When working with differential equations on a plane, converting to polar coordinates is a powerful technique. Polar coordinates express a point in terms of its distance from a central point (the radius, \( r \)) and the angle (\( \theta \)) it makes with a reference line. This conversion simplifies the analysis of circular motion, especially when the equations are nonlinear.
To transform a system into polar coordinates, use:

• \( x = r \cos(\theta) \)
• \( y = r \sin(\theta) \)

This transformation helps us leverage the circular symmetry, as \( x^2 + y^2 = r^2 \) simplifies many radial computations. Once converted, the system often reduces to simpler forms, like separating radial and angular components, making analysis straightforward.

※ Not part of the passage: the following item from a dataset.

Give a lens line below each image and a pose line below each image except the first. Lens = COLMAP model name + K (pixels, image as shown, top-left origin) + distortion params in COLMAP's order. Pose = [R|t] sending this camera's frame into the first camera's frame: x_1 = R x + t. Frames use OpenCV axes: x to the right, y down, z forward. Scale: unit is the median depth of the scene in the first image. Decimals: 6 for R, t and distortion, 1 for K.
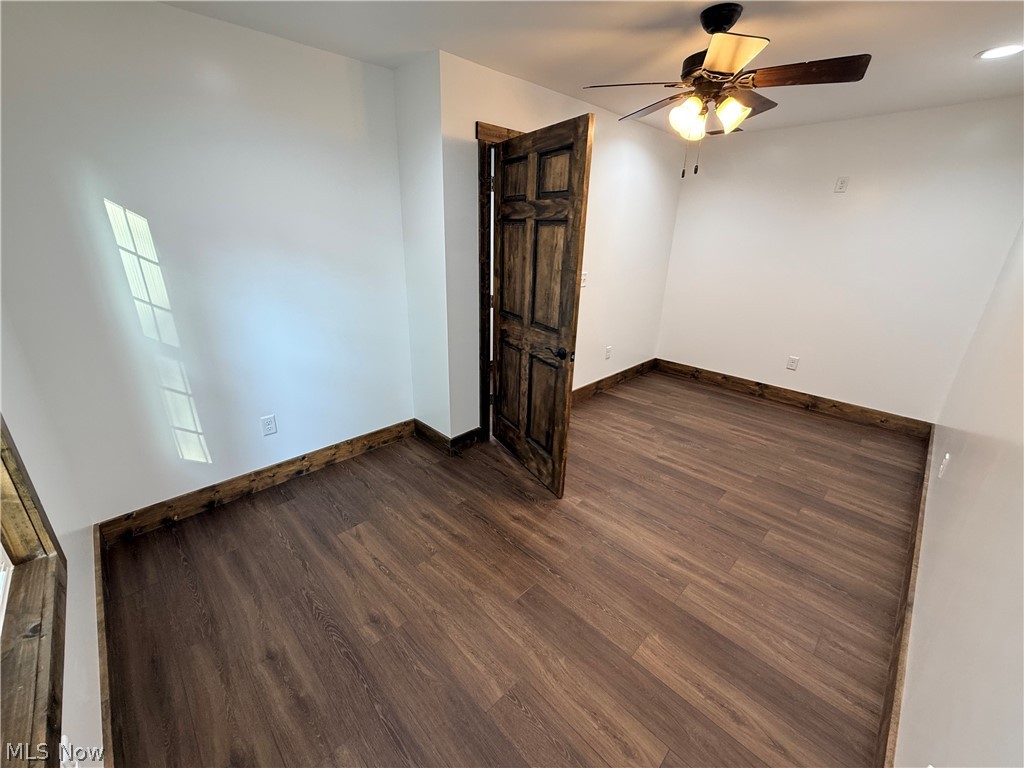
lens RADIAL K [[409.0, 0, 508.6], [0, 409.0, 385.5], [0, 0, 1]] dist [0.000325, -0.000231]
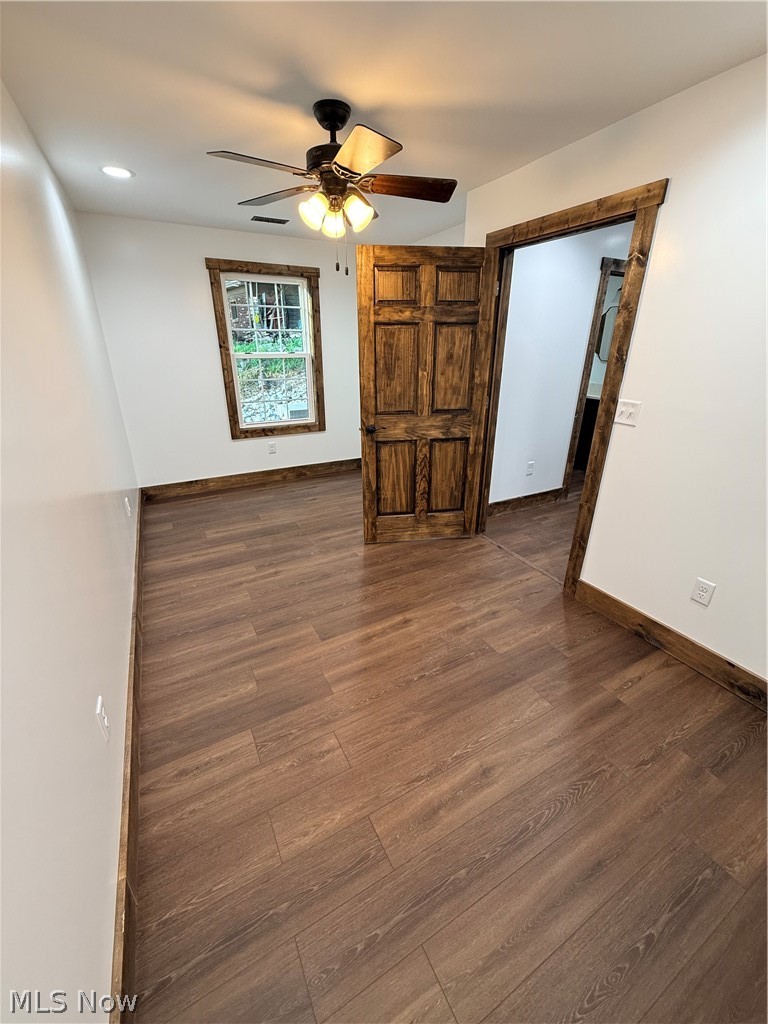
lens RADIAL K [[409.0, 0, 384.0], [0, 409.0, 512.0], [0, 0, 1]] dist [0.000325, -0.000231]
pose [[-0.274319, 0.352375, -0.894752, 1.261060], [-0.346262, 0.831839, 0.433758, -0.402368], [0.897135, 0.428807, -0.106175, 1.190542]]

A plane autonomous system features differential equations that do not depend explicitly on the independent variable (usually time \( t \)). Such systems are defined purely by the dependent variables, here \( x \) and \( y \). In the given exercise, this means the derivatives \( x' \) and \( y' \) only rely on \( x \) and \( y \), not directly on time.
This offers benefits:

• Predicts system behavior solely from state variables.
• Allows analysis of trajectories over time without recomputing with every time-step.

Studying these systems involves examining how points move on the plane, which are determined entirely by their current positions, fostering a predictable dynamic like cycling or spiraling patterns.

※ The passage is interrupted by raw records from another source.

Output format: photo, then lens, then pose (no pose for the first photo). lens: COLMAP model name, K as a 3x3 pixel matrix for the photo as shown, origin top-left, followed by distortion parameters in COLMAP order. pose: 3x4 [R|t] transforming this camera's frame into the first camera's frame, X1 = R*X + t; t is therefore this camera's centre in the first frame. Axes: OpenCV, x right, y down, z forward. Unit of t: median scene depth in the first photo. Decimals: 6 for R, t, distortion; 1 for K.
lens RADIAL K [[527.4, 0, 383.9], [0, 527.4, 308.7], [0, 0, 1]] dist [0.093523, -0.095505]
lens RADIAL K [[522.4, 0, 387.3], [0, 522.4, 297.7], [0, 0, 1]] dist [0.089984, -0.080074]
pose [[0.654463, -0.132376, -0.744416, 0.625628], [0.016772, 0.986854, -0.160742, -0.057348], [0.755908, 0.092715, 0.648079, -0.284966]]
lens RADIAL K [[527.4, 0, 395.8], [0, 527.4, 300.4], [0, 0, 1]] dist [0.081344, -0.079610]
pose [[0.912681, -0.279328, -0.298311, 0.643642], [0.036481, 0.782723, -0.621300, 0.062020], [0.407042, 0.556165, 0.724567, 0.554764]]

Geometric behavior in the context of differential equations describes how solutions evolve visually over time. Here, when the system is expressed in polar coordinates, its geometric nature becomes clearer.
The transformation yielded two main equations:

• \( r' = r(1 - r^2) \)
• \( \theta' = 1 \)

The radial equation shows that as time progresses, the radius \( r \) stabilizes at 1. This means solutions either spiral outward from within a circle of radius 1 or spiral inward from outside until reaching this stable circle. The angular equation indicates a constant circular motion around the origin, reinforcing this spiraling behavior.
Understanding geometric behavior allows prediction of how systems evolve, such as approaching a limit cycle or orbit.

Initial conditions set the starting point of a solution for differential equations. They are crucial because they determine the specific trajectory a solution will follow over time.
In this specific system, two initial conditions are given:

• \( \mathbf{X}(0) = (1,0) \)
• \( \mathbf{X}(0) = (2,0) \)

When \( r = 1 \), the initial condition lies directly on the stable circle, so it remains on this circle as \( t \) increases. Conversely, \( r = 2 \) starts outside the stable circle and spirals inward until it reaches \( r = 1 \). This influence of initial conditions highlights the importance of starting points in predicting long-term behavior of solutions.